Bell was not required for England last five matches in Sri Lanka before Christmas but earned a recall in the aftermath of Alastair Cook’s departure as captain.
Bell knows a record of three centuries in 150 one-day internationals is not enough for a player of his calibre and intends on changing that for the better in the forthcoming tri-series and World Cup.
“One thing I’ve probably been guilty of in the time I’ve been opening is getting to 60, 70, 80 but never really gone on and enjoyed myself the way I did today,” he said.
“I’ve been guilty in one-day cricket of getting a lot of 50s and not converting enough, but this is what I can do if I bat 45.5 overs or whatever it was.
“I’ve spoken to (coach) Peter Moores about that and I believe I can play at the top of the order for England. The thing is converting starts into match-winning scores.
“Today was pretty much perfect template-wise and that’s how I’d like to play in one-day cricket. If I can do that a couple of times this winter, that’s great for the team.”
Bell was honest enough to accept he was not a certain pick in the first XI, with Twenty20 opener Alex Hales having his supporters and Gary Balance also involved in the 15-man squad. But he has benefited from a vote of confidence from Cook’s replacement as skipper, Eoin Morgan.
“Coming out here I didn’t know where I was going to bat or if I would start, so it was nice to have a good chat with Morgs and for him to say I would get first crack at opening,” said Bell. “That filled me with a lot of confidence.”

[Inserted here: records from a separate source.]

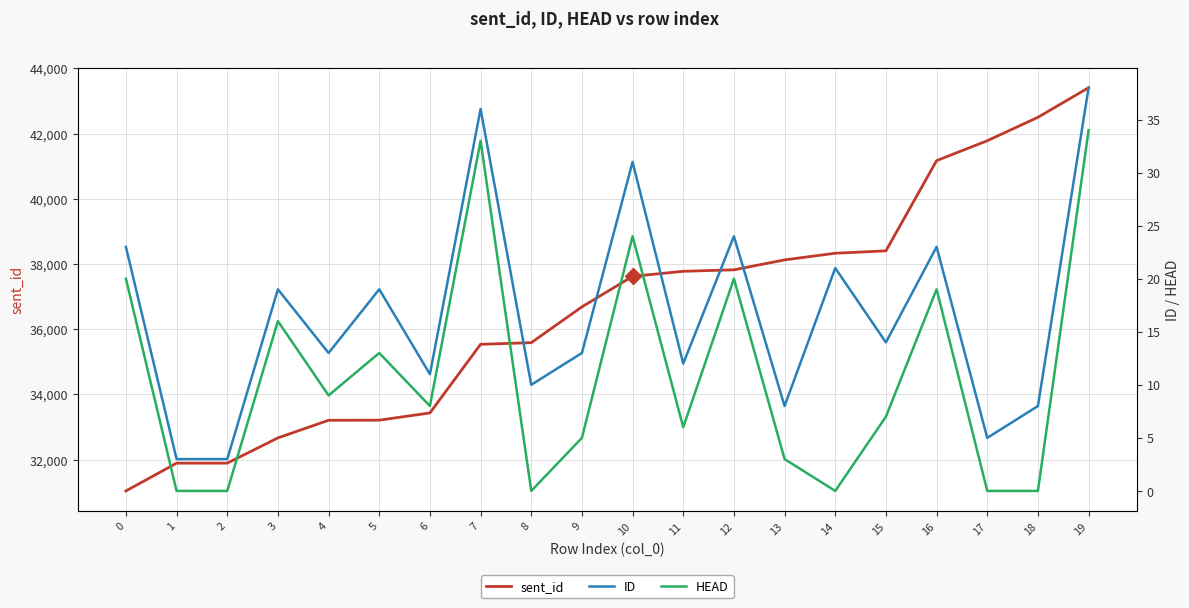

True or false: sent_id and ID intersect in this chart.

False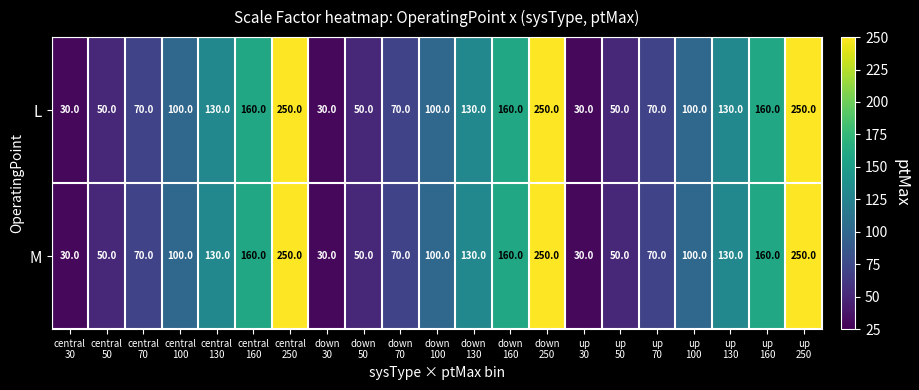

What is the average value of the L series?

113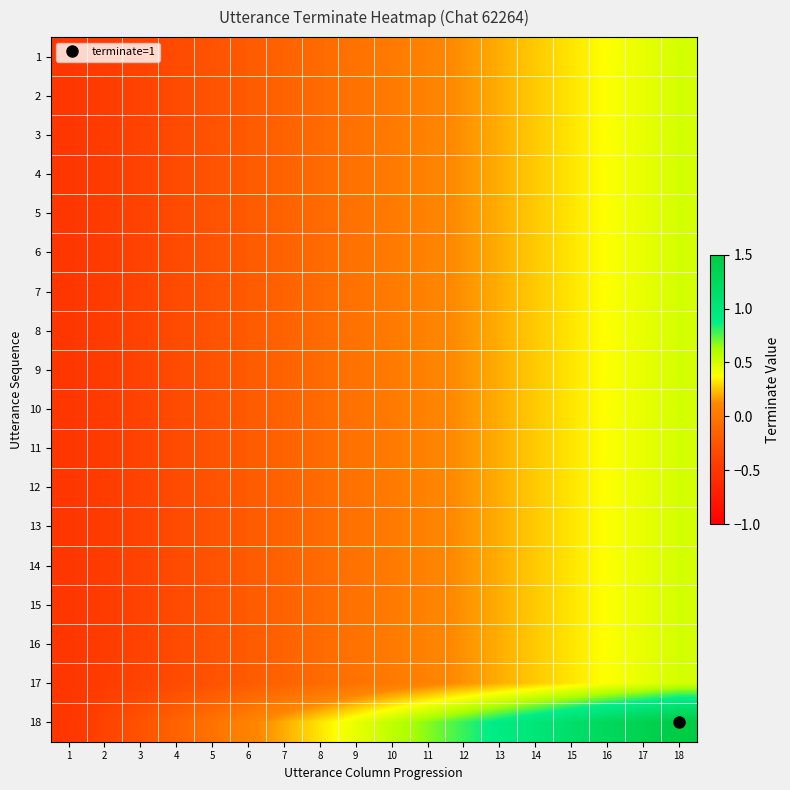

At how many categories does at least one series exceed 0?

13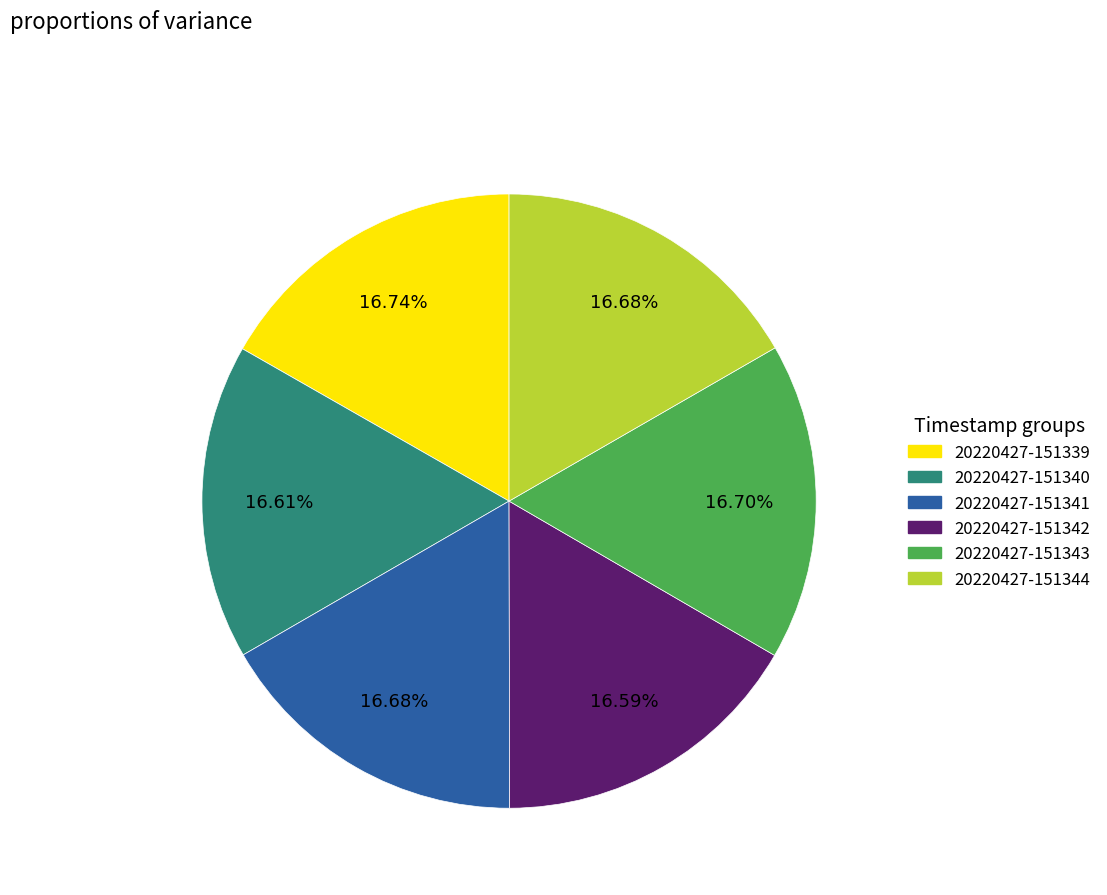

Is the sum of 20220427-151339 and 20220427-151342 greater than half?

No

Glenn Maxwell, the flashy all-rounder who goes by the nickname ‘The Big Show’, gave watching PM Tony Abbott plenty to smile about with a boundary-strewn century in reply.
The 26-year-old bludgeoned 136 in just 91 deliveries, including 20 fours and two sixes to bring a fanciful chase briefly into the realms of possibility. England can expect to see more of him in Sydney on Friday when the tri-series involving Australia and India gets under way.